* _Aim of the task_
Repeat the data below in full and exactly.
Data under study START
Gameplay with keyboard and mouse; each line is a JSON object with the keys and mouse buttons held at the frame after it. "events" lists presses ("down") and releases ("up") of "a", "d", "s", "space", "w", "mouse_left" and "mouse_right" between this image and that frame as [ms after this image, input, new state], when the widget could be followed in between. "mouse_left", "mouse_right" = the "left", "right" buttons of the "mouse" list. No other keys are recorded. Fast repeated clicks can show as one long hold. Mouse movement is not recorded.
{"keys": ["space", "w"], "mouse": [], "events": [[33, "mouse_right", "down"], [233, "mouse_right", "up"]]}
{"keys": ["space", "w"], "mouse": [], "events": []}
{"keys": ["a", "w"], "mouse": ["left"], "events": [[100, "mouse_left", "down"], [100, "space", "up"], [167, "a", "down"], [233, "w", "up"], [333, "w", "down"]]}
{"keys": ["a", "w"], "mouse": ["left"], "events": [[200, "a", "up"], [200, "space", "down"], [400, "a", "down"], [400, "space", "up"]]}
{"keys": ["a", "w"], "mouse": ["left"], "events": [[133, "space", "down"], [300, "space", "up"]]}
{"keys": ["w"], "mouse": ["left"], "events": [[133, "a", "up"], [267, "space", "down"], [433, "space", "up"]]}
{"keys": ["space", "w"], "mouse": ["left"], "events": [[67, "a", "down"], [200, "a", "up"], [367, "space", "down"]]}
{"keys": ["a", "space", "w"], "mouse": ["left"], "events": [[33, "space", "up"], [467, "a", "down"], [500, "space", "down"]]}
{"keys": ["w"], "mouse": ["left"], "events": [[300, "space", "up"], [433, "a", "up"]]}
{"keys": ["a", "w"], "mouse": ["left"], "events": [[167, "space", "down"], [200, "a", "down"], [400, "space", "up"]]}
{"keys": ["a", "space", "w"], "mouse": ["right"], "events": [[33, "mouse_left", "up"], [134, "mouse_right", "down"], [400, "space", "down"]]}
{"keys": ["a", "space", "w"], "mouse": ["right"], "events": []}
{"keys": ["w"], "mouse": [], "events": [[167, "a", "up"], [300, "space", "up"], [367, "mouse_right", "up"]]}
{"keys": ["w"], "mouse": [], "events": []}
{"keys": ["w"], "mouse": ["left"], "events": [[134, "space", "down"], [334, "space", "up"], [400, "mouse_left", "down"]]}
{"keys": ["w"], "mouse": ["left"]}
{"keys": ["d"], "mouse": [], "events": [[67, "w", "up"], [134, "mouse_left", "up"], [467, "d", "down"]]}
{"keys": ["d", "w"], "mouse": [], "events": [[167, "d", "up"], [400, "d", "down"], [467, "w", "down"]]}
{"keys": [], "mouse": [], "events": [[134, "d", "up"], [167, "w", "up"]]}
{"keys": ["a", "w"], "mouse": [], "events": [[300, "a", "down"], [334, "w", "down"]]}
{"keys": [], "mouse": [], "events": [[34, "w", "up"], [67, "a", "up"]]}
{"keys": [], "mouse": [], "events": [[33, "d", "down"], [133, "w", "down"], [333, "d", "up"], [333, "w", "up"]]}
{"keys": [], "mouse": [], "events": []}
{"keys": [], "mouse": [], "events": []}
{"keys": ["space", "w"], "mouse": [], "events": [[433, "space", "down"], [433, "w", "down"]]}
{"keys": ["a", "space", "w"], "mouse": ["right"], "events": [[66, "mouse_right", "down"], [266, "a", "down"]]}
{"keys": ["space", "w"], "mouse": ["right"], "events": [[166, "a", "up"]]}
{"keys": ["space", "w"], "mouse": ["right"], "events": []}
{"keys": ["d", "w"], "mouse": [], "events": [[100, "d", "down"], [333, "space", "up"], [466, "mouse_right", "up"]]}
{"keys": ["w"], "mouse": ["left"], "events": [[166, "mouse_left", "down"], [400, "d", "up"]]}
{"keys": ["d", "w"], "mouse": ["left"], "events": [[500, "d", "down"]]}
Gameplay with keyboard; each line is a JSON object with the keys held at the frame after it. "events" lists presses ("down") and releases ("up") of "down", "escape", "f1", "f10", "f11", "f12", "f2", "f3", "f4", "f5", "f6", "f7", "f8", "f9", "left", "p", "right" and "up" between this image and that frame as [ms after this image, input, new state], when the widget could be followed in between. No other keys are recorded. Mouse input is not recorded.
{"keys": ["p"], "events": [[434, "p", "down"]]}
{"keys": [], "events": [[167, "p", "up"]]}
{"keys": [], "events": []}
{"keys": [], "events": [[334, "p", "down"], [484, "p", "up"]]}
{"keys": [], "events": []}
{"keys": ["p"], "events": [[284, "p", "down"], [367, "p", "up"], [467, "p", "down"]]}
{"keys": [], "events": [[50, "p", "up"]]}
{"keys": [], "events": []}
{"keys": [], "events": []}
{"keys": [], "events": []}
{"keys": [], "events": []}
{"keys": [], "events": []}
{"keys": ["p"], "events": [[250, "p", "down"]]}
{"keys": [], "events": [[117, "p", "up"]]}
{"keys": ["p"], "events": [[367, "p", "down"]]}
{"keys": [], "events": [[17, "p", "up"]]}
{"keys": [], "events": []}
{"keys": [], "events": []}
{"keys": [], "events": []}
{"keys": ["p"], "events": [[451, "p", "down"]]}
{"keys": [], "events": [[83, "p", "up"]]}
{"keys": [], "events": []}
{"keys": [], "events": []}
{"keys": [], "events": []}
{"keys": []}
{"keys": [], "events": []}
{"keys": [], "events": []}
Data under study END
* _Answer area_
Gameplay with keyboard and mouse; each line is a JSON object with the keys and mouse buttons held at the frame after it. "events" lists presses ("down") and releases ("up") of "a", "d", "s", "space", "w", "mouse_left" and "mouse_right" between this image and that frame as [ms after this image, input, new state], when the widget could be followed in between. "mouse_left", "mouse_right" = the "left", "right" buttons of the "mouse" list. No other keys are recorded. Fast repeated clicks can show as one long hold. Mouse movement is not recorded.
{"keys": ["space", "w"], "mouse": [], "events": [[33, "mouse_right", "down"], [233, "mouse_right", "up"]]}
{"keys": ["space", "w"], "mouse": [], "events": []}
{"keys": ["a", "w"], "mouse": ["left"], "events": [[100, "mouse_left", "down"], [100, "space", "up"], [167, "a", "down"], [233, "w", "up"], [333, "w", "down"]]}
{"keys": ["a", "w"], "mouse": ["left"], "events": [[200, "a", "up"], [200, "space", "down"], [400, "a", "down"], [400, "space", "up"]]}
{"keys": ["a", "w"], "mouse": ["left"], "events": [[133, "space", "down"], [300, "space", "up"]]}
{"keys": ["w"], "mouse": ["left"], "events": [[133, "a", "up"], [267, "space", "down"], [433, "space", "up"]]}
{"keys": ["space", "w"], "mouse": ["left"], "events": [[67, "a", "down"], [200, "a", "up"], [367, "space", "down"]]}
{"keys": ["a", "space", "w"], "mouse": ["left"], "events": [[33, "space", "up"], [467, "a", "down"], [500, "space", "down"]]}
{"keys": ["w"], "mouse": ["left"], "events": [[300, "space", "up"], [433, "a", "up"]]}
{"keys": ["a", "w"], "mouse": ["left"], "events": [[167, "space", "down"], [200, "a", "down"], [400, "space", "up"]]}
{"keys": ["a", "space", "w"], "mouse": ["right"], "events": [[33, "mouse_left", "up"], [134, "mouse_right", "down"], [400, "space", "down"]]}
{"keys": ["a", "space", "w"], "mouse": ["right"], "events": []}
{"keys": ["w"], "mouse": [], "events": [[167, "a", "up"], [300, "space", "up"], [367, "mouse_right", "up"]]}
{"keys": ["w"], "mouse": [], "events": []}
{"keys": ["w"], "mouse": ["left"], "events": [[134, "space", "down"], [334, "space", "up"], [400, "mouse_left", "down"]]}
{"keys": ["w"], "mouse": ["left"]}
{"keys": ["d"], "mouse": [], "events": [[67, "w", "up"], [134, "mouse_left", "up"], [467, "d", "down"]]}
{"keys": ["d", "w"], "mouse": [], "events": [[167, "d", "up"], [400, "d", "down"], [467, "w", "down"]]}
{"keys": [], "mouse": [], "events": [[134, "d", "up"], [167, "w", "up"]]}
{"keys": ["a", "w"], "mouse": [], "events": [[300, "a", "down"], [334, "w", "down"]]}
{"keys": [], "mouse": [], "events": [[34, "w", "up"], [67, "a", "up"]]}
{"keys": [], "mouse": [], "events": [[33, "d", "down"], [133, "w", "down"], [333, "d", "up"], [333, "w", "up"]]}
{"keys": [], "mouse": [], "events": []}
{"keys": [], "mouse": [], "events": []}
{"keys": ["space", "w"], "mouse": [], "events": [[433, "space", "down"], [433, "w", "down"]]}
{"keys": ["a", "space", "w"], "mouse": ["right"], "events": [[66, "mouse_right", "down"], [266, "a", "down"]]}
{"keys": ["space", "w"], "mouse": ["right"], "events": [[166, "a", "up"]]}
{"keys": ["space", "w"], "mouse": ["right"], "events": []}
{"keys": ["d", "w"], "mouse": [], "events": [[100, "d", "down"], [333, "space", "up"], [466, "mouse_right", "up"]]}
{"keys": ["w"], "mouse": ["left"], "events": [[166, "mouse_left", "down"], [400, "d", "up"]]}
{"keys": ["d", "w"], "mouse": ["left"], "events": [[500, "d", "down"]]}
Gameplay with keyboard; each line is a JSON object with the keys held at the frame after it. "events" lists presses ("down") and releases ("up") of "down", "escape", "f1", "f10", "f11", "f12", "f2", "f3", "f4", "f5", "f6", "f7", "f8", "f9", "left", "p", "right" and "up" between this image and that frame as [ms after this image, input, new state], when the widget could be followed in between. No other keys are recorded. Mouse input is not recorded.
{"keys": ["p"], "events": [[434, "p", "down"]]}
{"keys": [], "events": [[167, "p", "up"]]}
{"keys": [], "events": []}
{"keys": [], "events": [[334, "p", "down"], [484, "p", "up"]]}
{"keys": [], "events": []}
{"keys": ["p"], "events": [[284, "p", "down"], [367, "p", "up"], [467, "p", "down"]]}
{"keys": [], "events": [[50, "p", "up"]]}
{"keys": [], "events": []}
{"keys": [], "events": []}
{"keys": [], "events": []}
{"keys": [], "events": []}
{"keys": [], "events": []}
{"keys": ["p"], "events": [[250, "p", "down"]]}
{"keys": [], "events": [[117, "p", "up"]]}
{"keys": ["p"], "events": [[367, "p", "down"]]}
{"keys": [], "events": [[17, "p", "up"]]}
{"keys": [], "events": []}
{"keys": [], "events": []}
{"keys": [], "events": []}
{"keys": ["p"], "events": [[451, "p", "down"]]}
{"keys": [], "events": [[83, "p", "up"]]}
{"keys": [], "events": []}
{"keys": [], "events": []}
{"keys": [], "events": []}
{"keys": []}
{"keys": [], "events": []}
{"keys": [], "events": []}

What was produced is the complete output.